EXERCISE:
The listing below is to be reproduced in full, exactly as given.

RAW DATA:
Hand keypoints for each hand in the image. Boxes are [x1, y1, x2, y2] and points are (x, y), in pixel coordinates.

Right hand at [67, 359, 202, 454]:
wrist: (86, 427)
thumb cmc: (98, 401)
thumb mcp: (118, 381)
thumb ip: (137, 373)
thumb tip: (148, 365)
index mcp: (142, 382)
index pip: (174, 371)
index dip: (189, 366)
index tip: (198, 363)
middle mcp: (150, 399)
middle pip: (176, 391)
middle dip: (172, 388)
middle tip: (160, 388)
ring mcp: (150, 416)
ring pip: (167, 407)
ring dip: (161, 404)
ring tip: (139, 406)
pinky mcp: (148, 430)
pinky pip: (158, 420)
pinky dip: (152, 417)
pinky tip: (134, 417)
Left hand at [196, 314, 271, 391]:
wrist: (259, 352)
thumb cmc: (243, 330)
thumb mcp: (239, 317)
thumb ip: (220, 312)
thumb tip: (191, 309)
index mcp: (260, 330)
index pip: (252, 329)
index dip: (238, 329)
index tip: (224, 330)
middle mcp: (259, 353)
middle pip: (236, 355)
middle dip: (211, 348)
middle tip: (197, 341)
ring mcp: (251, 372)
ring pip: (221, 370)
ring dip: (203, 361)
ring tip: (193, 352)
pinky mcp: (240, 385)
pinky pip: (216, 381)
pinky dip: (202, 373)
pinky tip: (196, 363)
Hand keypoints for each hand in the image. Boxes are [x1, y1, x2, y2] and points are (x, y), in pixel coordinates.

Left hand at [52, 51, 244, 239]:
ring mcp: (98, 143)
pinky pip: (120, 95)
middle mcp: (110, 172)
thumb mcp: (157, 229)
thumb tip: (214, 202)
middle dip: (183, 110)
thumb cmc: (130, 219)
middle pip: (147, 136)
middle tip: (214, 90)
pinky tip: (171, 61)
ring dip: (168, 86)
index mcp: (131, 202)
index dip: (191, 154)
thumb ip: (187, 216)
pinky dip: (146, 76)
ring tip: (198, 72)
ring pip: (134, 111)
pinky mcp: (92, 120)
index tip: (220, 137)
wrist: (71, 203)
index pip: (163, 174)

WORKED SOLUTION:
Hand keypoints for each hand in the image. Boxes are [x1, y1, x2, y2] and points are (x, y), in pixel coordinates.

Right hand at [67, 359, 202, 454]:
wrist: (86, 427)
thumb cmc: (98, 401)
thumb mcp: (118, 381)
thumb ip: (137, 373)
thumb tip: (148, 365)
index mcp: (142, 382)
index pip: (174, 371)
index dip: (189, 366)
index tip: (198, 363)
middle mcp: (150, 399)
middle pip: (176, 391)
middle dip: (172, 388)
middle tip: (160, 388)
ring mcp: (150, 416)
ring pip: (167, 407)
ring dip: (161, 404)
ring tip: (139, 406)
pinky mcp: (148, 430)
pinky pip: (158, 420)
pinky dip: (152, 417)
pinky tip: (134, 417)
Left hand at [196, 314, 271, 391]:
wrist: (259, 352)
thumb cmc: (243, 330)
thumb mcp: (239, 317)
thumb ip: (220, 312)
thumb tip: (191, 309)
index mcp: (260, 330)
index pip: (252, 329)
index dip: (238, 329)
index tip: (224, 330)
middle mcp: (259, 353)
middle pip: (236, 355)
middle dip: (211, 348)
middle tip: (197, 341)
ring mcp: (251, 372)
ring pip: (221, 370)
ring dip: (203, 361)
ring tip: (193, 352)
pinky mcp: (240, 385)
pinky pip: (216, 381)
pinky dip: (202, 373)
pinky tip: (196, 363)
Hand keypoints for each hand in the image. Boxes are [x1, y1, x2, y2] and points are (x, y), in pixel coordinates.

Left hand at [52, 51, 244, 239]:
ring mcp: (98, 143)
pinky pip: (120, 95)
middle mcp: (110, 172)
thumb mcp: (157, 229)
thumb tip: (214, 202)
middle dip: (183, 110)
thumb cmc: (130, 219)
middle pip: (147, 136)
middle tip: (214, 90)
pinky tip: (171, 61)
ring dip: (168, 86)
index mcp: (131, 202)
index dip: (191, 154)
thumb ip: (187, 216)
pinky dip: (146, 76)
ring tip: (198, 72)
ring pip: (134, 111)
pinky mcp: (92, 120)
index tip: (220, 137)
wrist: (71, 203)
index pip: (163, 174)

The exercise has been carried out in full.